Answer these questions using the blog post about typeographic errors.
1. What does the writer say HP sent a message recommending?
2. Which name does the writer say they have been called most often?
3. According to the post, when does a typeographic error occur?

§ **Selected passage**:

____

Type-o-graphic Error

Now before I say anything else I just have to say this. HP you guys are criminals.

No pun Intended

Yes I said it. if a HP representative ever reads this post, NOTE THIS. If you sell HP laptops or you are affiliated with them in any way, by friendship, marriage or you have a HP child please tell them. I see no reason why I will buy a HP laptop from a legitimate HP sauce (no pun intended) and have HP send me a message saying I should buy another charger because my charger is not efficient enough. SHUO!!!  In fact you people deserve a HI-five in the face for that. Nonsense!

Thank you for attending my anger management nonsense for today. That will be all.

Now for the post…

A wise man once told me..

What you see isn’t always what you get, sometimes it is more, most times less

How I wish that story were true, it crawled into my mind sometime between 12 and 1am last night. All the wise men I know want me to get a life, like I don’t know that already. Funny how wise men package information you already know into  a very palatable form and feed it to you (but I digress) all in a bid to make it make sense. Anyways, enough with the randoms and on with the post…

Now if you have read any of my posts, you will get to understand that really, there is something wrong somewhere with me. My post titles usually have little or nothing to do with the actual content of my post. Reason? I think in a very different language from what I speak or write so blame it on “interference”. That aside let me share my new word of the week/month

Typeographic Error:  taɪpəˈɡræfɪk ˈerə(r)/ : this occurs when one tries to match a person to a mental impression or image of their desired mate.

Need I say more?

I have been called many names in my short life but weird happens to be the most frequent. Why? The main issues seems to be my inability to act in ways people want me to. By people I really mean women. We start out all well and good but along the way I begin to act weird, really weird according to some people. Although they may have a point, I have an excuse to back it up.

  1. Most times it is because I am not just that into them. Yeah, from the beginning no matter how hard I try to mix and match we just don’t blend.
  2. the other times it is because along the way, I get a typeographic error when I try to load them in my memory. Yeah we start out all well and good and then along the way things just start turning weird.

Now you will ask, why can’t I just be friends with you? Answer: It is a well-known fact that anyone (male or female) will ditch everyone if they meet a potential mate. It is also a well-known fact that thanks to Eve, Cleopatra, Jezebel and Margaret Thatcher, every woman wants to be treated like a princess by every man she meets. Now I have no problems with that, yes I can treat you like a princess. However if I am dead sure I am neither your prince or your frog-in-waiting, I log out. Yes I might mess around sometimes with no intentions of being serious, but most times I am very serious up till I get an error. Call it an excuse if you want, it is the truth, at least I won’t lie an act the part till I get some, I just log out (now this applies to potential friends and potential mates).

While that may seem weird or odd, there are people I see as friends that I am really sweet to (no strings attached), all they need do is call or buzz and I am there in an instant. There are people I see as family that don’t even have to call. But then if you are not my wife to be or my daughter and you are not in any of the previously stated categories (friend or family; yes they know themselves), then prepare for some extreme weirdness from me.

Oh yes the weirdness is caused by the constant buzzing in my head due to the incessant error messages I get. It’s not your fault, it is mine.

____

§ **Saved entries**:
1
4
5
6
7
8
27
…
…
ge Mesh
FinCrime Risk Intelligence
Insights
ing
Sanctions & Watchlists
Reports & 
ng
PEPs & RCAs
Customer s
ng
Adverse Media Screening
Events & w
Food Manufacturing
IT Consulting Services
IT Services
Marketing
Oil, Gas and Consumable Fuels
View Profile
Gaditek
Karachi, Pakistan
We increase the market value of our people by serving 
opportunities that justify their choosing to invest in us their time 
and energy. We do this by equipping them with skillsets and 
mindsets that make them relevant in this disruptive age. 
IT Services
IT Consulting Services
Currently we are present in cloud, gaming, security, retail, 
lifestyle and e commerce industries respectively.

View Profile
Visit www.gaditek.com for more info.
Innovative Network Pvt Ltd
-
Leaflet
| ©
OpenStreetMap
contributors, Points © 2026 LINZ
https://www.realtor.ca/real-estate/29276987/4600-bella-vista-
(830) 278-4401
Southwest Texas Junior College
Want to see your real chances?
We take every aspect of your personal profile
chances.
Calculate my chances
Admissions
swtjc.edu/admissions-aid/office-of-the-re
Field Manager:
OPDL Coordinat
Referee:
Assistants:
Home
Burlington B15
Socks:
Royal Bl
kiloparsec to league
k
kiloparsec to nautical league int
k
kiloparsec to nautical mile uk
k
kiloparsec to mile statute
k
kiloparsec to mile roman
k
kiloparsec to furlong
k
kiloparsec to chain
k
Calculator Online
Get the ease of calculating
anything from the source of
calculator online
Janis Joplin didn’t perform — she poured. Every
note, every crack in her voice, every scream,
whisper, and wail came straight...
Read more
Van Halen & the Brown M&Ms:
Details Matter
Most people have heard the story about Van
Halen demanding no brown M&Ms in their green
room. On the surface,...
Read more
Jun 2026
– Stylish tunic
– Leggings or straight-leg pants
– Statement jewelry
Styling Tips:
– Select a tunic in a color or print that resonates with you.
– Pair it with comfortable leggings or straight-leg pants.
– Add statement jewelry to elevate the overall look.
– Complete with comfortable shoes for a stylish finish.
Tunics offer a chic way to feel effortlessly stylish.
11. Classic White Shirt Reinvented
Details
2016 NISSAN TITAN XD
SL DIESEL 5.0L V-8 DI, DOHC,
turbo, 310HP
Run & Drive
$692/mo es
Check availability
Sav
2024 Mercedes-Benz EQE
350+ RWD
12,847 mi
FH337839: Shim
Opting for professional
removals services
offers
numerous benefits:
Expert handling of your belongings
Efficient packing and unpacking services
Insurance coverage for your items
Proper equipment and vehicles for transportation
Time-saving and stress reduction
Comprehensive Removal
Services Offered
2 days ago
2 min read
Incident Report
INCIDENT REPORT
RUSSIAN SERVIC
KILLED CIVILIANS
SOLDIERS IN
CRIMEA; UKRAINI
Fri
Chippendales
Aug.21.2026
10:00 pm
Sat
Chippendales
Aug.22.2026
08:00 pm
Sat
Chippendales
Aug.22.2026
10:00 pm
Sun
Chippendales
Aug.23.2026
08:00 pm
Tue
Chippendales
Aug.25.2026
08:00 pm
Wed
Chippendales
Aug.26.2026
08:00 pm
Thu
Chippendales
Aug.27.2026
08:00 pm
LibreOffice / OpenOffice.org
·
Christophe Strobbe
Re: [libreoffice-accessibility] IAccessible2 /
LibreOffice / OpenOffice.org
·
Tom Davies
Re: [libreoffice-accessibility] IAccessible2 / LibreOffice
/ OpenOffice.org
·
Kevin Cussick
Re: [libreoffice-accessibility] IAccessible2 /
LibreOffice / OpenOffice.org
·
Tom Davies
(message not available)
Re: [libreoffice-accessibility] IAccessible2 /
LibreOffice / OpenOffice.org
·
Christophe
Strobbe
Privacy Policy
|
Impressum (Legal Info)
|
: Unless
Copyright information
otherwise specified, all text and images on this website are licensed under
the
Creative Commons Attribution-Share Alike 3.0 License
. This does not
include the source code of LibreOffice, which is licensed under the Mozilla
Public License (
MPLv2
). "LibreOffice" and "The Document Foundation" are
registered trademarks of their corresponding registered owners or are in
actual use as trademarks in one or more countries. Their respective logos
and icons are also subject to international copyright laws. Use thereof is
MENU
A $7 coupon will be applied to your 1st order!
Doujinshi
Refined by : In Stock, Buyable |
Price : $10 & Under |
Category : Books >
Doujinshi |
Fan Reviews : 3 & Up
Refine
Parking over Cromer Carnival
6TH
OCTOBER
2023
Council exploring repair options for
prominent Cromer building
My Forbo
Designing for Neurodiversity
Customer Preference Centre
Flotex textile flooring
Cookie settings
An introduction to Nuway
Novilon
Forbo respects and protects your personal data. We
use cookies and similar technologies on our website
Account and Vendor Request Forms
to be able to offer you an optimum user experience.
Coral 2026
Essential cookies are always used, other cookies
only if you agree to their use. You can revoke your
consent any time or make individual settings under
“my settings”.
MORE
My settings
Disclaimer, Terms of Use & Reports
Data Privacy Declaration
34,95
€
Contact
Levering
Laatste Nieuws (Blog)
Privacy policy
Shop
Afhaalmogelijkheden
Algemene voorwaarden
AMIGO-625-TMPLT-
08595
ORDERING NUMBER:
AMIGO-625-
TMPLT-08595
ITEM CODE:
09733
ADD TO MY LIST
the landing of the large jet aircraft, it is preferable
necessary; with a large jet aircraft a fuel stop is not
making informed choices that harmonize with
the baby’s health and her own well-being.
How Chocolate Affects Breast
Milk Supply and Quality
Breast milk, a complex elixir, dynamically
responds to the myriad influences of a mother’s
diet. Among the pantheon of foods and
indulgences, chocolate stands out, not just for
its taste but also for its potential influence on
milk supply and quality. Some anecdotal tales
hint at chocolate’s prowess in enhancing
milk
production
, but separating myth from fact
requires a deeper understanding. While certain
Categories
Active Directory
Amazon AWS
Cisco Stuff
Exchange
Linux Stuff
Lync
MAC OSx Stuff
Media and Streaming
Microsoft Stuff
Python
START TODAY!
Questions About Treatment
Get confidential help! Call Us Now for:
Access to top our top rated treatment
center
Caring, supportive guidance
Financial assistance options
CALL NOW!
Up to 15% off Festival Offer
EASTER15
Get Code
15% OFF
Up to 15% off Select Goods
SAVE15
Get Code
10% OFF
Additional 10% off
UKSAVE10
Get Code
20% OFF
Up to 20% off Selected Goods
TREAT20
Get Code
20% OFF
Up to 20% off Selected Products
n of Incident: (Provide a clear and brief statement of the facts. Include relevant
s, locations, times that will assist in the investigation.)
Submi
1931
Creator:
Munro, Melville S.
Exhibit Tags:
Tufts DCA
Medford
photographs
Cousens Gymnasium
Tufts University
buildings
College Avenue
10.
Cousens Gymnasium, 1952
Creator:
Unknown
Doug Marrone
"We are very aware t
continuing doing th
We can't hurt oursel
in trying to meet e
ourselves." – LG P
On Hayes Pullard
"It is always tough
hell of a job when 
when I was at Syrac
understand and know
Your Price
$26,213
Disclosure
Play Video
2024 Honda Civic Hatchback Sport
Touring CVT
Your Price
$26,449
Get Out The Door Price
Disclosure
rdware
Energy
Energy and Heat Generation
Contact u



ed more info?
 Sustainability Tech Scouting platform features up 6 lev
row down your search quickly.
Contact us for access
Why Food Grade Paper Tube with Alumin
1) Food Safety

____

§ **Result**:
1. HP sent a message saying the writer should buy another charger because the current one was not efficient enough.
2. The name is "weird."
3. It occurs when one tries to match a person to a mental impression or image of their desired mate.